Materials and Methods
A GitHub Repository-based pipeline was used to curate data from the ChEMBL database. This was followed by pre-processing to exclude remove TNF-alpha inhibitors with missing bioactivity values and identify significant properties of molecules using exploratory data analysis (EDA). The extracted molecules were subjected to PubChem (PC) and SubStructure (SS) fingerprint descriptors, and a QSAR-based Random Forest model (QSAR-RF) was generated using the WEKA tool. QSAR-RF was validated using FDA drugs and molecules from PubChem and ZINC databases and used to predict the pIC50 value of the molecules selected from the docking study followed by molecular dynamic simulation with a time step of 100ns. Through virtual reverse pharmacology, we determined the main drug targets for the top four hit compounds obtained via molecular docking study. Our analysis included an integrated bioinformatics approach to pinpoint potential drug targets, as well as a PPI network to investigate critical targets. To further elucidate the findings, we utilized g:Profiler for GO and KEGG pathway analysis, ultimately identifying the most relevant cardiovascular disease-related pathway for the hub genes involved.
Results
A unique pipeline was used to create QSAR-RF a machine-learning model that identifies TNF-alpha inhibitors based on molecular features. It distinctly used PC and SS fingerprints, which show strong correlation coefficients of 0.993 and 0.992 respectively, with 0.607 and 0.716 as the respective 10-fold cross-validation scores. The VIP method extracts important features for each model. The QSAR-RF model was built using SS-fingerprints, and validated by docking study and small molecule bioactivity prediction. Irinotecan showed strong binding to TNF-alpha, with three important inhibitory features identified using a comprehensive variance importance plot (VIP). MD simulation confirmed the structural stability of the Irinotecan-TNF-alpha complex. For, the reverse network pharmacology approach, we identified four scaffolds namely, Tirilazad, Irinotecan, Diosgenin, and Gitogenin with higher binding scores.
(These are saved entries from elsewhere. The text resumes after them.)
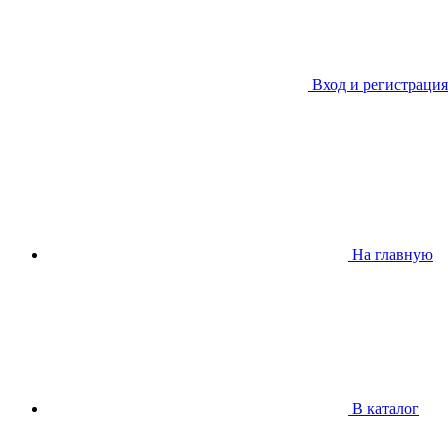
Вход и регистрация
На главную
В каталог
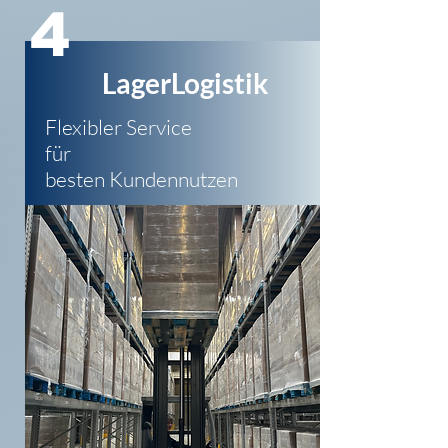
4
LagerLogistik
Flexibler Service
für
besten Kundennutzen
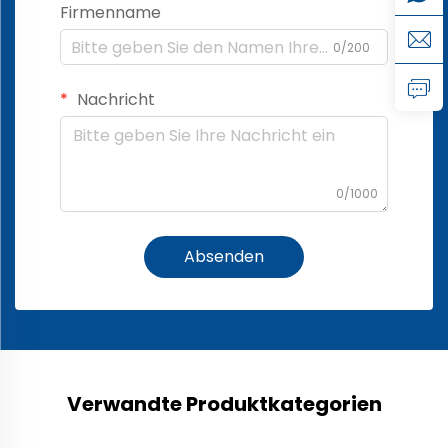
Firmenname
0/200
Nachricht
0/1000
Absenden
Verwandte Produktkategorien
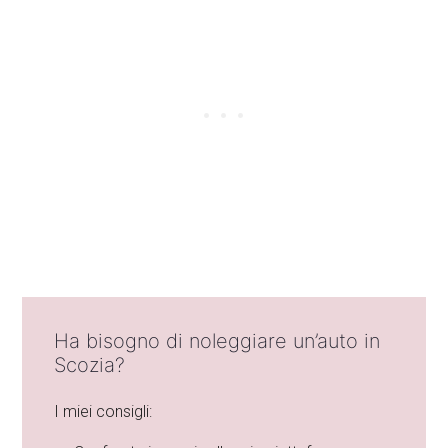
Ha bisogno di noleggiare un’auto in
Scozia?
I miei consigli:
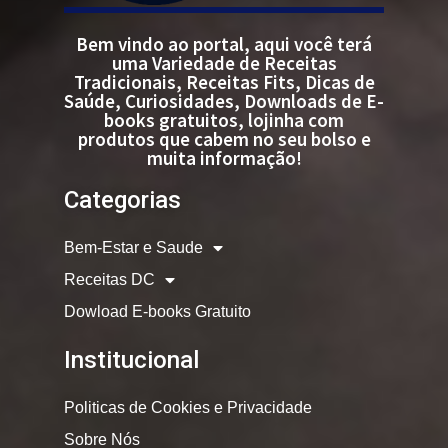
Bem vindo ao portal, aqui você terá
uma Variedade de Receitas
Tradicionais, Receitas Fits, Dicas de
Saúde, Curiosidades, Downloads de E-
books gratuitos, lojinha com
produtos que cabem no seu bolso e
muita informação!
Categorias
Bem-Estar e Saude
Receitas DC
Dowload E-books Gratuito
Institucional
Politicas de Cookies e Privacidade
Sobre Nós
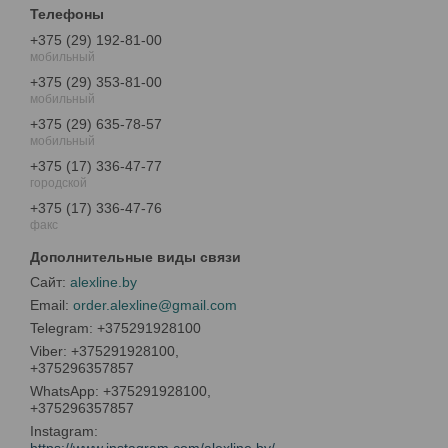
+375 (29) 192-81-00
мобильный
+375 (29) 353-81-00
мобильный
+375 (29) 635-78-57
мобильный
+375 (17) 336-47-77
городской
+375 (17) 336-47-76
факс
alexline.by
order.alexline@gmail.com
+375291928100
+375291928100,
+375296357857
+375291928100,
+375296357857
Instagram
https://www.instagram.com/alexline.by/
As a result, a total of 289 potential drug targets were identified for cardiovascular diseases (CVD). PPI network analysis identified EGRF, HSP900A1, STAT3, SRC, AKT1, MDM2, and other possible CVD targets. The treatment of CVD using four different scaffold drug targets was found to involve in oxidative stress, smooth muscle proliferation, organonitrogen compound, and multiple pathways such as PI3K-AKT signaling, lipid and atherosclerosis, among others.
Conclusion
In conclusion, Our study applies a ligand-based drug design approach to generate a SubStructure-based QSAR-RF prediction model to unravel the structural inhibitory feature of TNF-alpha inhibitors. And also identified multiple targets to treat CVD through a reverse network pharmacology approach.